The coca-cola house will swallow me, as if it were Obayashi’s House, a deadly house and a haunted house, whose pool table will crush my bones and whose dire sofas will lurch across the floor and just sort of total me into a gooey paste.
Why, why does it radiate with evil so, the coca-cola house? Pinkly dim carpets, boiled to the edge of grey. You slip across its white kitchen tiles, dizzy with nausea, your brain lurching from side to side, knowing that you will never escape this place, really, not even if you crash through its windows onto the sickening lawn. Freud. I return to him, and he - cross legged - is sitting on the pool table, sort of strumming a crushed empty coca-cola can (a ‘ccc’) in his large, hairy hands.
The items, i recall, that we project our own repressed impulses upon become the most uncanny to us. He says that, licking his paws. We blame these things for maladies, calamaties, miseries.
“In general we are reminded that the word heimlich is not unambiguous, but belongs to two sets of ideas, which, without being contradictory, are yet very different: on the one hand it means what is familiar and agreeable, and on the other, what is concealed and kept out of sight. Unheimlich is customarily used, we are told, as the contrary only of the first signification of heimlich, and not of the second . . . On the other hand, we notice that Schelling says something which throws quite a new light on the concept of the Unheimlich, for which we were certainly not prepared. According to him, everything is unheimlich that ought to have remained secret and hidden but has come to light.”
The coca-cola house has come to light indeed.
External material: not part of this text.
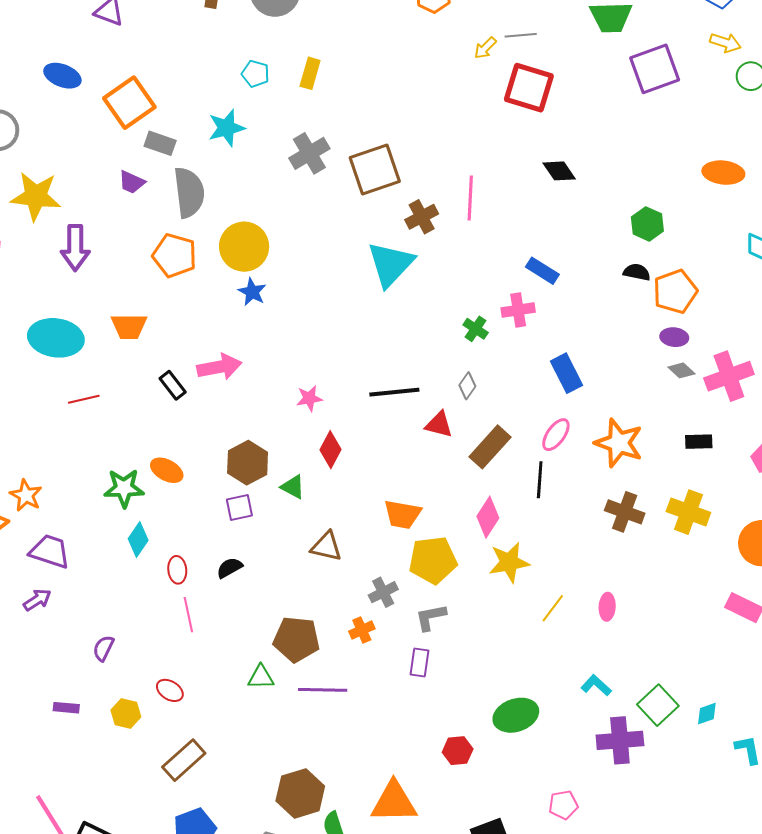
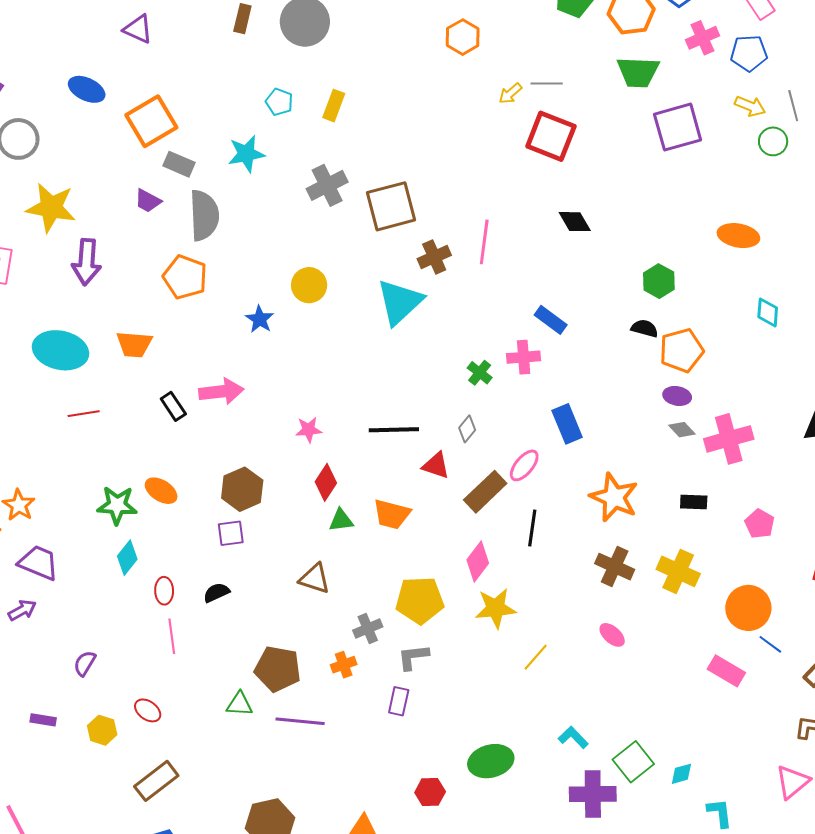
yellow circle: (244, 247) -> (309, 285), moved, size x0.7
pink ellipse: (556, 435) -> (524, 465), moved
green triangle: (293, 487) -> (341, 520), moved, turned -40
orange trapezoid: (402, 514) -> (392, 514), moved
pink ellipse: (607, 607) -> (612, 635), moved, turned -56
Bathed, sickening. Flooded with light, and gulfs of gibbering darkness. I cross the kitchen, gulp water from the tap (but it’s coca-cola isn’t it?), and recall Jung’s Red Book, coca-cola coloured, and his black book, coca-cola coloured, and how there is “something living down there”, something alive and ancient and abject.
The uncanny arises in the "repetition of the same thing”.
The coca-cola house will swallow me. It will swallow all of us. Gulp.